Итак, четверо из пяти присутствующих членов общества были те же, что и всегда, а пятым – и новым – лицом в русалкинской гостиной оказался поляк, говоривший по-русски без малейшего намека на акцент. Поляк носил красивое имя Леонард и являлся горячим поклонником вскрывания сейфов и залезания без спросу в места нахождения различных ценностей. Теперь же он люто тосковал – отчасти оттого, что был лишен привычной обстановки, отчасти оттого, что происходящее здесь было глубоко ему чуждо. По правде говоря, если бы не Наденька, на чьи загнутые ресницы он то и дело поглядывал украдкой, он бы уже давно прихватил свой чемодан и ушел пешком по шпалам.

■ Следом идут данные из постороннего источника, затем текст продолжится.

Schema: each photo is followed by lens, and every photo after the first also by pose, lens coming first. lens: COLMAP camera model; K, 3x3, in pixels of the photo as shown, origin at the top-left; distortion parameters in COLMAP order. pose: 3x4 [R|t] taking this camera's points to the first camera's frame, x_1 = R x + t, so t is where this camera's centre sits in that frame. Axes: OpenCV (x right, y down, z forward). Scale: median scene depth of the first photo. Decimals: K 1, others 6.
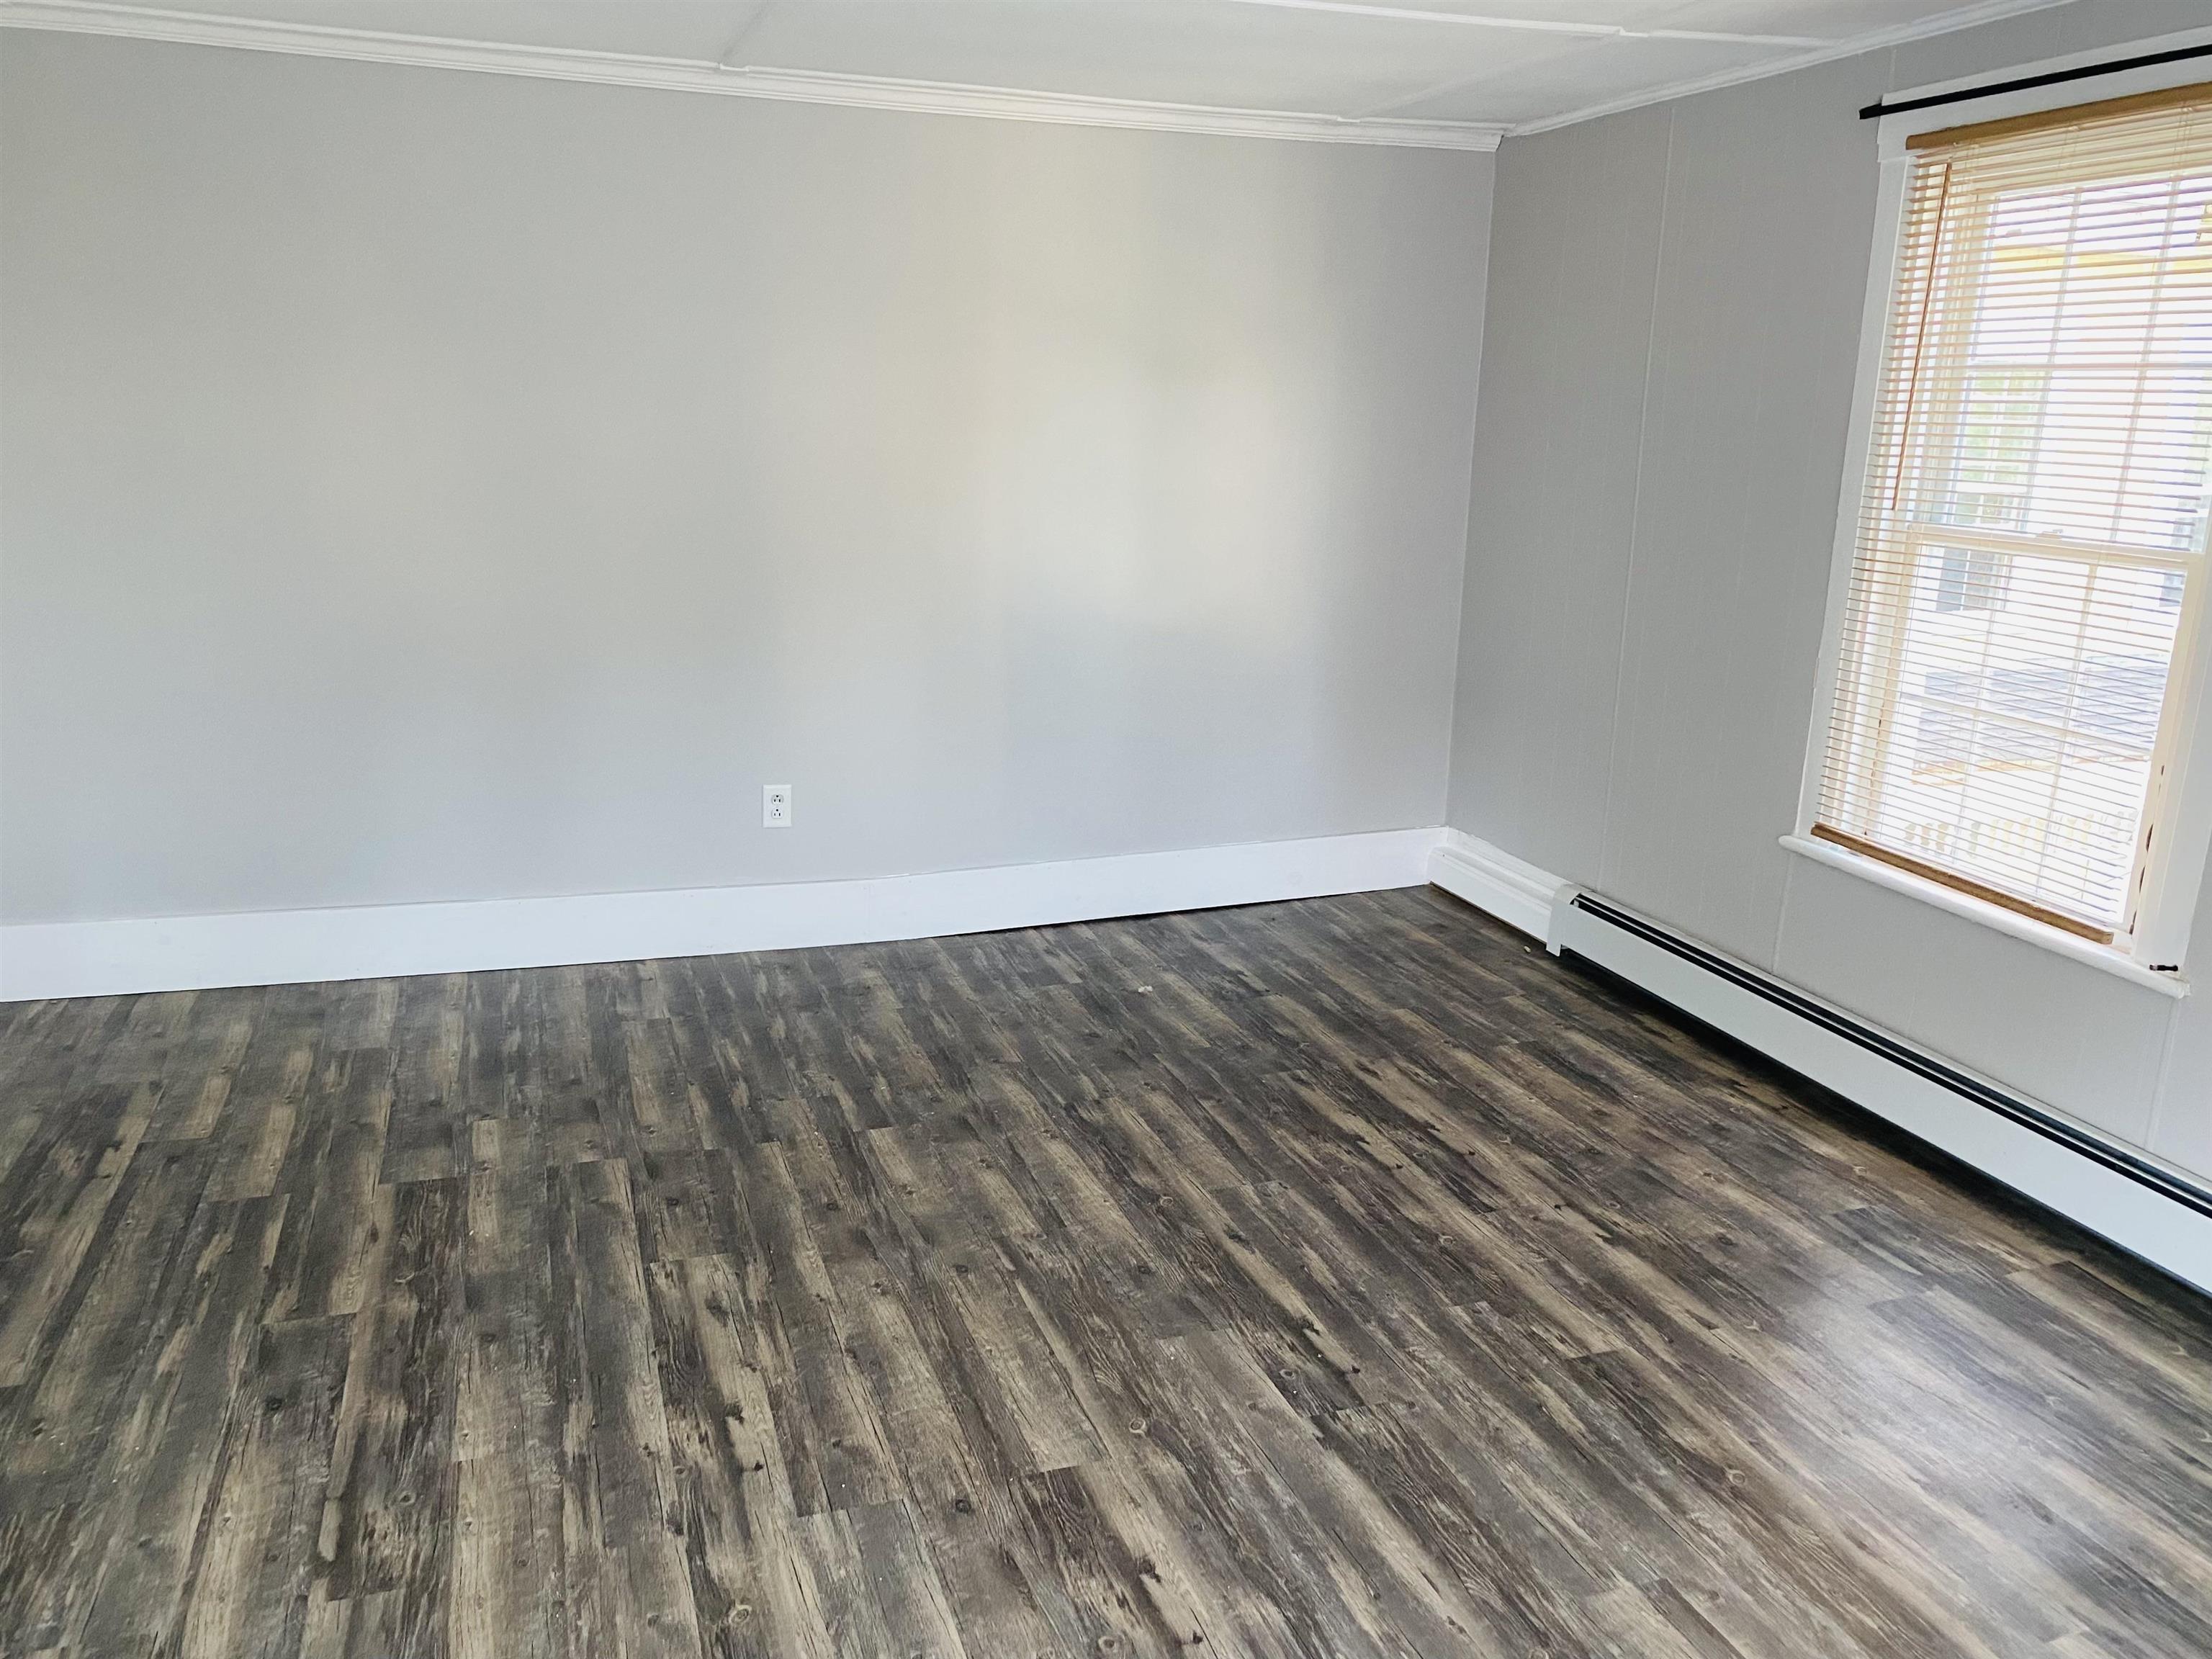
lens RADIAL K [[1673.8, 0, 1106.6], [0, 1673.8, 829.2], [0, 0, 1]] dist [0.003181, -0.009442]
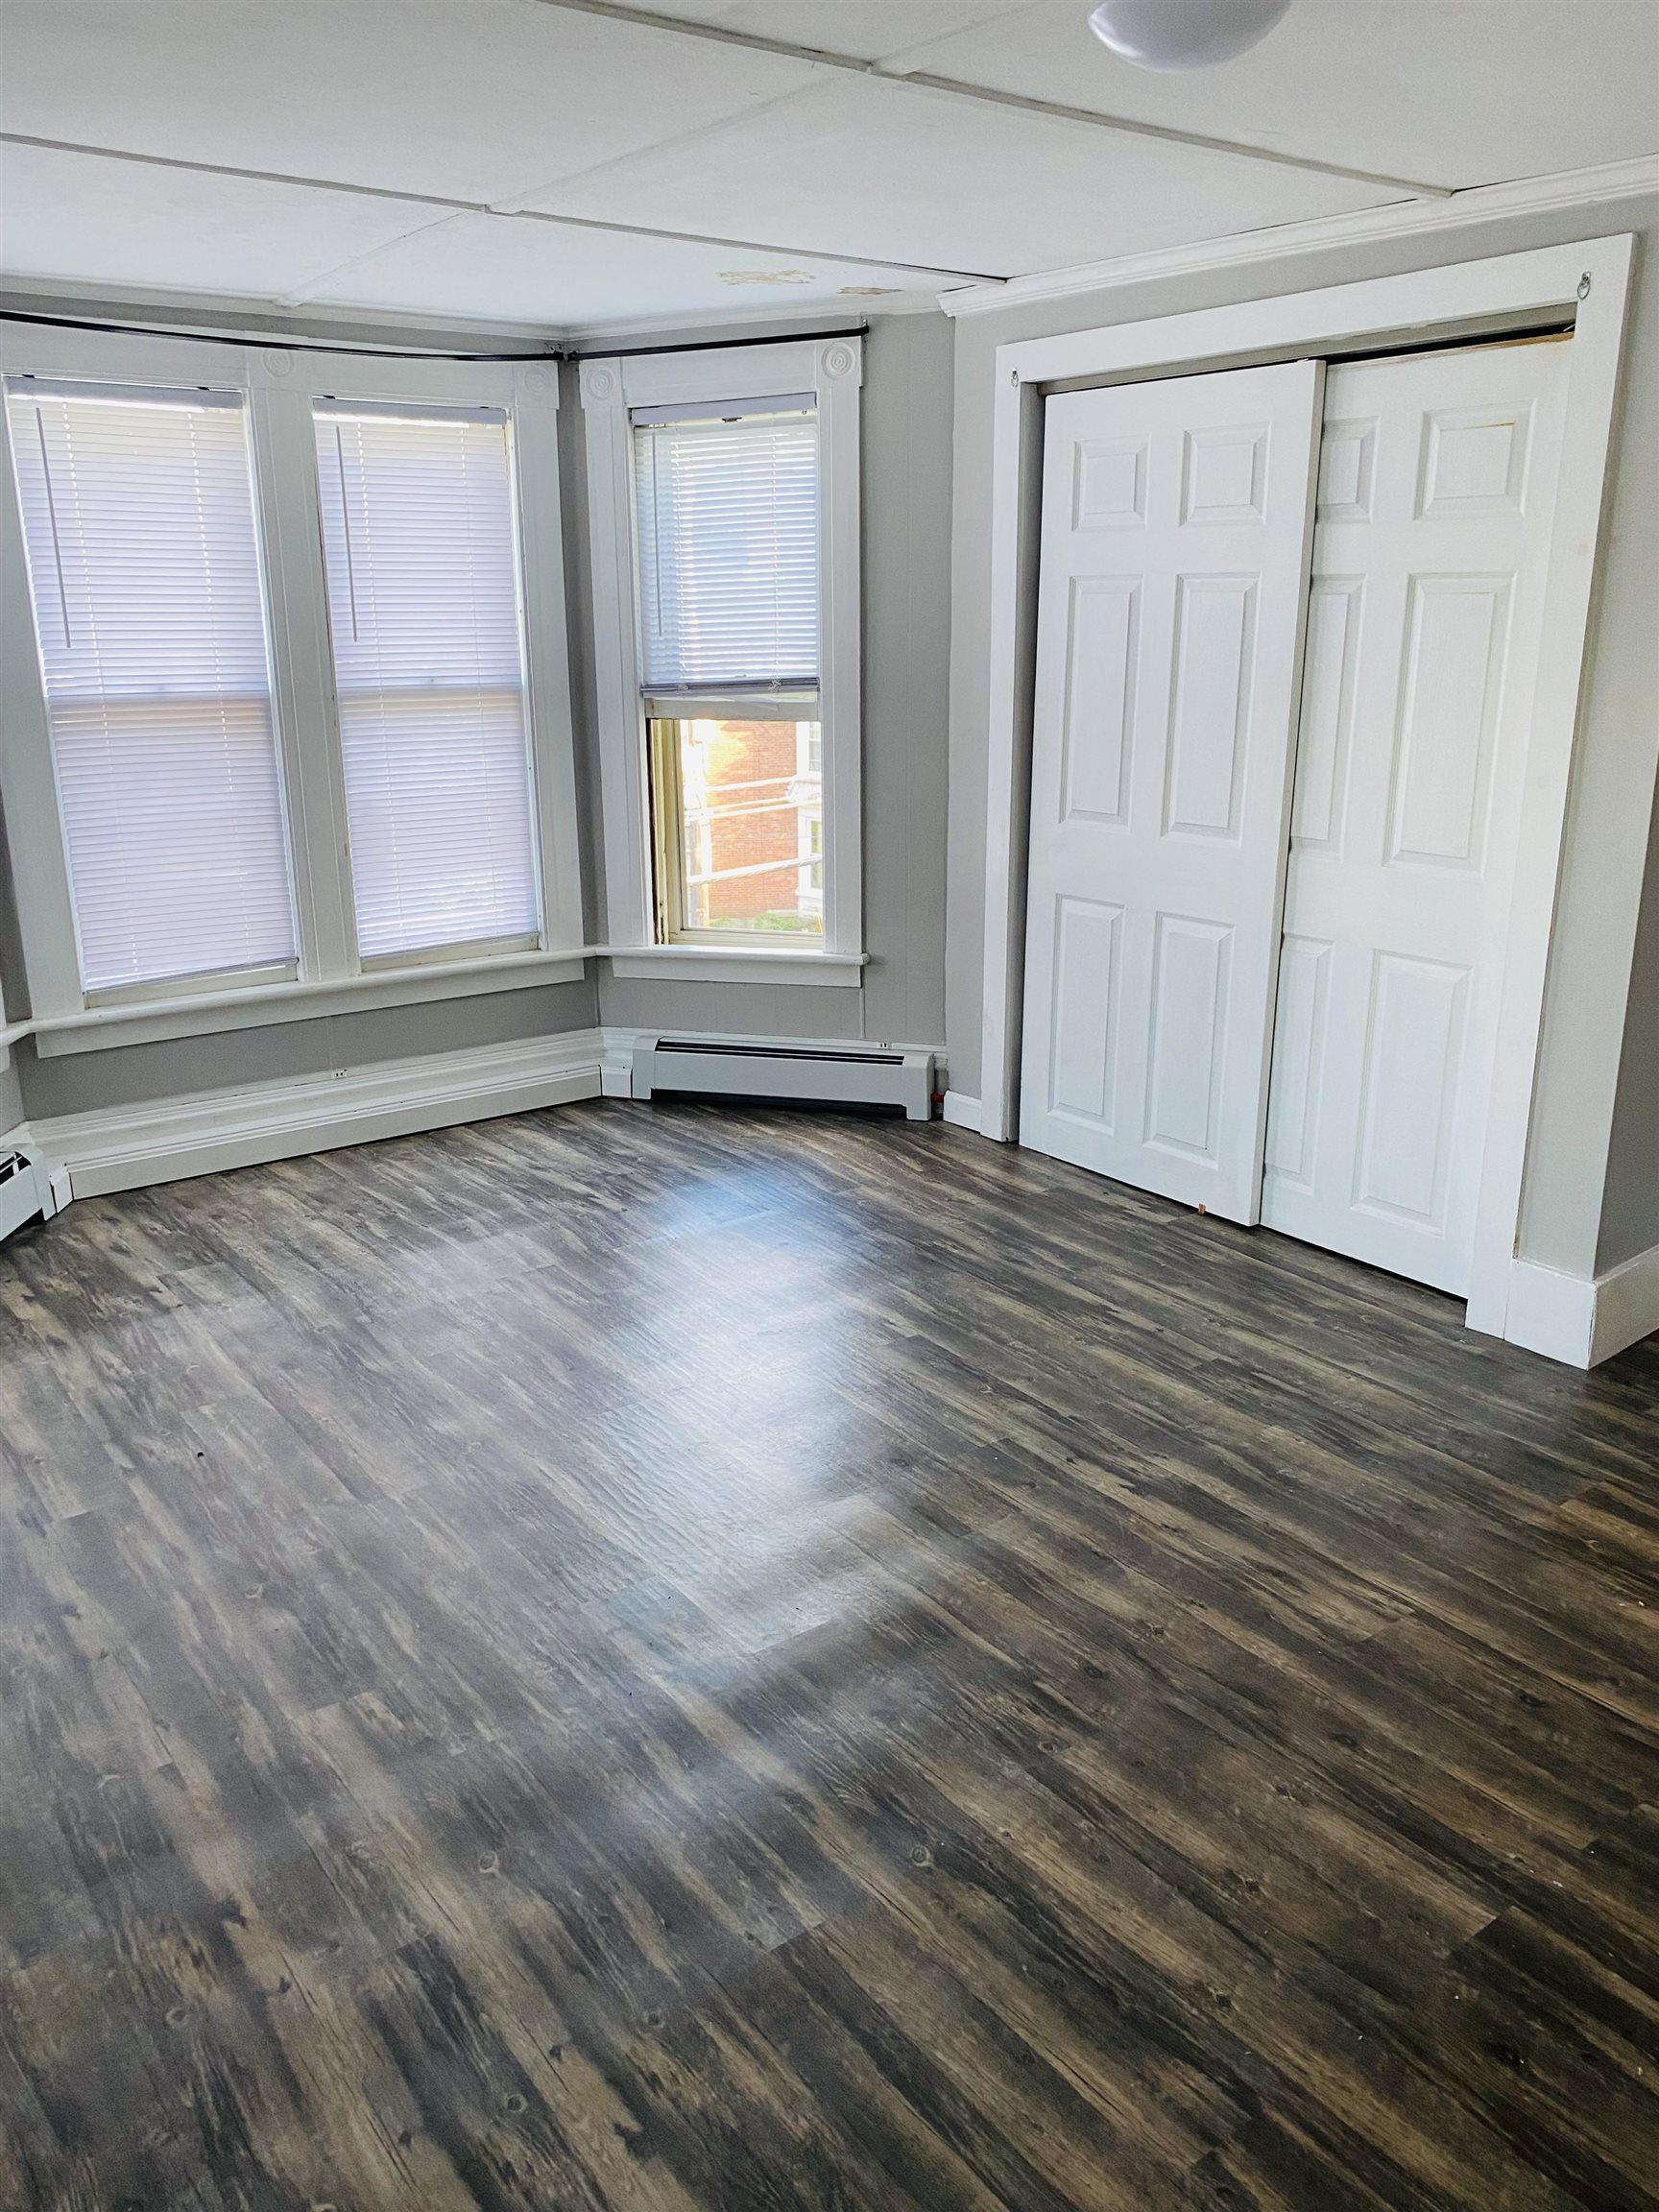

– И ведь были же, – вещал Русалкин, распаляясь, – были у господина Нередина неплохие стихи о тяжести народной судьбы, о царящем вокруг гнете… Да взять хотя бы знаменитую «Деревянную Россию», с которой он начал свой путь! Кто до него осмеливался открыто написать, что держава деревянная? И к чему пришел столь сознательный, столь одаренный молодой человек? – Русалкин горько скривил губы. – К пошленьким виршам о какой-то тоскующей даме, чей образ, конечно, пришелся по душе всем нашим невежественным барынькам. «Кого зовешь ты в темноте кромешной, чье имя гаснет на твоих губах?» – процитировал докладчик и вздернул брови в знак недоумения. – Ну что такого, скажите на милость, особенного в этих строках, что даже Чигринский – между прочим, первый российский композитор нашего времени – сподобился написать к ним музыку? Совершенно непонятно!
И, сочтя, что пригвоздил поэта к позорному столбу, Русалкин развел руками.
В сущности, непонятно было и Валевскому. Он попытался представить себе возраст дамы, которая маялась бессонницей (раз сидела зачем-то ночью у камина) и у которой было немало умерших друзей, и поежился. Положительно, его практическая душа была непростительно далека от поэзии, потому что ни одна из читательниц Нередина даже не задавалась подобными вопросами.
Наденька вздохнула, и по тому, как обиженно дрогнули ее ресницы, как она надула губки, Леон догадался, что Нередин вовсе ей не безразличен и что его стихи затрагивают какую-то струнку ее души, куда сам он – пока! – не имел доступа. И Валевский пошел напролом.
– Кхм… – проговорил он, напустив на себя ученый вид. – Вы позволите возразить вам, Аполлон Николаевич?
С точки зрения Валевского, его новый знакомый носил весьма потешное имя. Впрочем, как выяснилось из разговора с библиотекарем, эксцентричные родители и Наденьку при рождении собирались назвать Дафной. Спасло ее только вмешательство крестной, почтенной столбовой дворянки, которая заявила, что не потерпит подобного безобразия, и настояла на том, чтобы девочке дали имя бабушки.